Biotech7005

Biotech 7005: Practical 7 Bonus material

Jimmy Breen & Steve Pederson

Filtering the VCF

While we seem to have called a lot of variants on chrI, have a look at the sequence that the chromosome starts off with:

head chrI.fa

What can you say about the sequence?

Just because a variant is called, does not mean that it is a true positive! Each variant called within the file holds a variant quality score (found in the QUAL field). From the VCF format specifications:

QUAL phred-scaled quality score for the assertion made in ALT. i.e. give -10log_10 prob(call in ALT is wrong). If ALT is ”.” (no variant) then this is -10log_10 p(variant), and if ALT is not ”.” this is -10log_10 p(no variant). High QUAL scores indicate high confidence calls. Although traditionally people use integer phred scores, this field is permitted to be a floating point to enable higher resolution for low confidence calls if desired. (Numeric)
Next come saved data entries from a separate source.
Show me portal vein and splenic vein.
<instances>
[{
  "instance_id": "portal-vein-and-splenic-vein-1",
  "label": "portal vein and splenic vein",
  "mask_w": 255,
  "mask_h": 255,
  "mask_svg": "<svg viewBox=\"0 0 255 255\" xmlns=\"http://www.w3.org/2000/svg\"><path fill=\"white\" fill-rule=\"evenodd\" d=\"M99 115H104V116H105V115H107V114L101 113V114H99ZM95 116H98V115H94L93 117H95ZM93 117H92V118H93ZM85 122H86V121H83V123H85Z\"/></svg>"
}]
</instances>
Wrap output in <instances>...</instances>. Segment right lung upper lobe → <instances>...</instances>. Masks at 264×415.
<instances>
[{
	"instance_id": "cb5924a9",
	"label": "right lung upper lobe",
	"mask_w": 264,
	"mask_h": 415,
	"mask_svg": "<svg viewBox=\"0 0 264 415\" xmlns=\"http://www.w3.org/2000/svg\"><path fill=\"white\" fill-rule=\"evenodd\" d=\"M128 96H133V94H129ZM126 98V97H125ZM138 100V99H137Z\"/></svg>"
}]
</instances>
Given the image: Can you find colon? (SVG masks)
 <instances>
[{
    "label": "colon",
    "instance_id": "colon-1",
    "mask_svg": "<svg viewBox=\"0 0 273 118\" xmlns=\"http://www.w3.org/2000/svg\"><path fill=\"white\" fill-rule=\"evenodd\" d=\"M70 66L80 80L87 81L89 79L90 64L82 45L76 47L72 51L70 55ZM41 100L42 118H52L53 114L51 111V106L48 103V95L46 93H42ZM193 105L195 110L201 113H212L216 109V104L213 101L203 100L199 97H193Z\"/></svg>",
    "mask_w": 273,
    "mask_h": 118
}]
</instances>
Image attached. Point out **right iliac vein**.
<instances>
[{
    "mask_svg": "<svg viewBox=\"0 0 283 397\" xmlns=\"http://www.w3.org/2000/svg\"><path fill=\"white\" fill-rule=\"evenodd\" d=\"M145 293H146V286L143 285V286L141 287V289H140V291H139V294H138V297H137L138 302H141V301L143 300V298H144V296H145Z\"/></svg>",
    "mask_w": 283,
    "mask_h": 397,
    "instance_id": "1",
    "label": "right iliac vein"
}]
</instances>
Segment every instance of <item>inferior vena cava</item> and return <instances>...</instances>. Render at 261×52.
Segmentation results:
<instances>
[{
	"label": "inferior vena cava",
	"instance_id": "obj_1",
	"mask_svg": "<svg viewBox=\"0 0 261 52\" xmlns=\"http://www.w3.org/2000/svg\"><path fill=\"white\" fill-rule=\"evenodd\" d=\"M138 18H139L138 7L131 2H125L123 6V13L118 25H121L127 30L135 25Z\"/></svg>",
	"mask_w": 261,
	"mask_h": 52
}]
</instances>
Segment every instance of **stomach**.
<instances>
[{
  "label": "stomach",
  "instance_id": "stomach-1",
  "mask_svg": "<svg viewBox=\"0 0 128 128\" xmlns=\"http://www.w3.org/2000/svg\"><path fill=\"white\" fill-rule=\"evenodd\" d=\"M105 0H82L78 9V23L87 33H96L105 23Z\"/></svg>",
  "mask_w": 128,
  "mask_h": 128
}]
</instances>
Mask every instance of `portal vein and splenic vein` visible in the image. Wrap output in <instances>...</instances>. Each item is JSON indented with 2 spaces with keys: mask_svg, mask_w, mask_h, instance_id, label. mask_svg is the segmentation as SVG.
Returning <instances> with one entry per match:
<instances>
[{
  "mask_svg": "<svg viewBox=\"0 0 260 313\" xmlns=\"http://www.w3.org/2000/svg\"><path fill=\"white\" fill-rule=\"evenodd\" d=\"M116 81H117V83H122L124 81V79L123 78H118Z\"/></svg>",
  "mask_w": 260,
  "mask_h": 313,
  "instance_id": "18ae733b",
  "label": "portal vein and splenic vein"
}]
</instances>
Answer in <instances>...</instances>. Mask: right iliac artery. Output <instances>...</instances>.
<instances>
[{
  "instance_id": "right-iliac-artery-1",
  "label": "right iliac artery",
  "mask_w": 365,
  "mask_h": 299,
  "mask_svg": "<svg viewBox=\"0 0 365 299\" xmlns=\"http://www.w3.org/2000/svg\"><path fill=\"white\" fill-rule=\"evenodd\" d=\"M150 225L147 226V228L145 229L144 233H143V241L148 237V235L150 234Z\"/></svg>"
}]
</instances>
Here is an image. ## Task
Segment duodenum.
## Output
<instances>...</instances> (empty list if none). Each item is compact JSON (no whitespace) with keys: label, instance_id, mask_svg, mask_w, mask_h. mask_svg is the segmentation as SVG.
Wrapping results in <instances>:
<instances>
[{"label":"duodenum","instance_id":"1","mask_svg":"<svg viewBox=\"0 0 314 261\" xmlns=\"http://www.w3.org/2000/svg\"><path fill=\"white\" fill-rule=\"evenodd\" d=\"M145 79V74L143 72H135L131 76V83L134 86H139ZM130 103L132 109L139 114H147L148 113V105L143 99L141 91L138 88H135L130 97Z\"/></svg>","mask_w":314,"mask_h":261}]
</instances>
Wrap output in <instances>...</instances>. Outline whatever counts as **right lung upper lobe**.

To weed out the low confidence calls in our VCF file we need to filter by QUAL. This can be done using the bcftools program that’s included within the samtools suite of tools. All these tools can run on gzip-compressed files which saves a lot of space on your computer.

gzip SRR2003569_chI_1Mb.vcf

Ok lets filter by QUAL. We can do this with the bcftools filter or bcftools view commands which allows you to run an expression filter. This means you can either exclude (-e) or include (-i) variants based on a certain criteria. In our case, lets exclude all variants that have a QUAL < 30.

bcftools filter -e 'QUAL < 30' SRR2003569_chI_1Mb.vcf.gz -Oz -o SRR2003569_chI_1Mb.sorted.q30.vcf.gz

# You can pipe to grep and wc to remove the header
#   and count your remaining variants after filtering too
bcftools filter -e 'QUAL < 30' SRR2003569_chI_1Mb.sorted.vcf.gz | grep -v "^#" | wc -l

How many variants greater than QUAL 30 do you have? How about the number of heterozygous variants that have a QUAL>30?

bcftools filter -i 'QUAL>30 && GT="0/1"' SRR2003569_chI_1Mb.sorted.vcf.gz

The bcftools view commands gives a lot of additional filtering options.

Questions

  1. Use the bcftools view or bcftools filter command to count the number of: a. SNPs b. homozygous variants

  2. Depth is also a common filtering characteristic that many people use to remove low confidence variants. If you have low coverage of a variant, it lowers your ability to accurately call a heterozygotic site (especially if you are confident that you sequenced the sample the an adequate depth!). Find the number of SNPs that have a depth that is equal to or greater than 30 and a quality that is greater than 30.


Viewing the alignments

A common tool used for viewing alignments is IGV browser. We haven’t installed this on your VM as it really needs to run a local machine (i.e. your workstation or laptop). This can be installed by following the instructions here.

Additionally, we’ll need to copy our bam files from the VM to our local machine. To do this we’ll need FileZilla. Once you have this installed, connect to your VM using your IP address (without the :8787), and use your biotech7005 login. Then you’ll be able to copy files easily between your local machine and the VM. You’ll need to download 1) your sorted bam file; 2) the index for the sorted bam file and 3) your reference chrI.fa. Place these in all in the same folder & open IGV.

Once you’ve opened IGV, go to the Genomes menu & select Load genome from file. Navigate to where you have chrI.fa and load this file. Although this isn’t the full genome, it will have everything we’ve aligned.

Now go to the File menu and select Load from File and navigate to your alignments. Unfortunately you won’t see anything until you zoom in. This is so IGV doesn’t hold the entire set of alignments in memory which would slow your computer to a stand-still. Keep zooming in until some alignments appear then have a look around.

Questions

  1. What does all of the information mean when you hover over an alignment?
  2. Using the variant locations in your VCF, choose a selection of variants, and see if you can find them using IGV. Do you agree with all of the identified variants?
  3. Would we need to set any different parameters when calling variants on the autosomes or the mitochondria?